The wave of political violence is only the most recent in a troubling run of oppressive legislation curtailing the ability of Black Floridians to effectively exercise their civil rights. Last year, DeSantis’ first legislative priority was HB1, an anti-protest bill that criminalized the right to protest and legitimized vehicular homicide against protestors. It was a direct reaction of the Racial Reckoning of 2020, which sparked historic protests around the nation after the murders of Ahmaud Arbery, Breonna Taylor, and George Floyd. Further, the law encourages the type of vehicular assault that killed Heather Heyer during the Neo-Nazi march in Charlottesville, Va. in 2017. Ironically in July 2021, after the passage of the law, protesters marching in support of Cuba blocked the Palmetto Parkway in north Miami-Dade County, backing up traffic for hours, without the anti-protest law being enforced, presumably because Miami-Dade’s Cuban voters are a reliable Republican voting bloc. The selective application of HB1 is further evidence of the law’s original target and intent.

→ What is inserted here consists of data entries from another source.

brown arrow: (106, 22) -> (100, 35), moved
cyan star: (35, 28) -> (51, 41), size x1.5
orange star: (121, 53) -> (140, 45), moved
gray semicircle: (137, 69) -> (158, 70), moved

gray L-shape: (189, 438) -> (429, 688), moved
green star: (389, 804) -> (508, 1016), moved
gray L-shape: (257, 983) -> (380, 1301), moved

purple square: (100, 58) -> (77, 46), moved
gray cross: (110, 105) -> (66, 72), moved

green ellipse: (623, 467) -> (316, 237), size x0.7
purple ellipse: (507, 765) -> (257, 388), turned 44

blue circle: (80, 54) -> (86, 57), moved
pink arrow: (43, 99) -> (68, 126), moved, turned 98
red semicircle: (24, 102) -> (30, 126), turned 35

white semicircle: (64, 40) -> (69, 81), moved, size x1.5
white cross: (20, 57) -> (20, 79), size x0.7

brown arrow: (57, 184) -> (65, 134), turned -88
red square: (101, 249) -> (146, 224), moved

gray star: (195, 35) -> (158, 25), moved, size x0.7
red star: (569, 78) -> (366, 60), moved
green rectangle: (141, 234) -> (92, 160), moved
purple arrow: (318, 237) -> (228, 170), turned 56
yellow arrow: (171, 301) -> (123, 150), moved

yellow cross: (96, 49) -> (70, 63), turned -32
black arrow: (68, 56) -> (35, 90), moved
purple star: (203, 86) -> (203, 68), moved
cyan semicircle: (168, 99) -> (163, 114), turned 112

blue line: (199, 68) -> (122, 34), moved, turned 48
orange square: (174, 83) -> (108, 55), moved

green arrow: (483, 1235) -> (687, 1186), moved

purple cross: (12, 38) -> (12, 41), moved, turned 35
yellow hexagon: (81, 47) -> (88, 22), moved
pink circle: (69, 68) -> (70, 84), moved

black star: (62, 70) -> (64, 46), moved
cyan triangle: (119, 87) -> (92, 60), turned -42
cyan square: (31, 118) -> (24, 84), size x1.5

During this past legislative session, DeSantis championed what he called his Stop Wrongs Against Our Kids and Employees (WOKE) Act, which was his regurgitation of anti-Critical Race Theory legislation currently in vogue among conservatives. With the deceptive title of “Racial and Sexual Discrimination,” Senate Bill 242 and House Bill 57 in essence criminalizes instruction or training in public schools or workplaces that would make individuals feel guilty for being White or male. The vagueness of this law will effectively silence critical analysis of US history and the nation’s lengthy record, dating back to well-before its founding, of erecting and maintaining systems that privilege whiteness.
The basic facts of America’s racial history, especially where it concerns people of African and indigeneous descent, call into question its alleged national and moral superiority which many political and religious conservatives claim. While there is much to praise in the progress the US has made towards equality and inclusion, racial and political violence against Black history has a long and persistent presence that must be examined and discussed in order to make progress. As is the case most often, the cure lies in understanding the disease itself. Critical Race Theory is a legitimate field of study established by generations of brilliant scholars of color who have decoded the practice of systemic racism that has been insidiously encoded into the nation’s legal system. Ironically, their studies have not only named but predicted the current onslaught of policy violence in which DeSantis is currently engaged. It would be trite to say what’s old is new again when it’s clear that what’s old never really went away in the first place.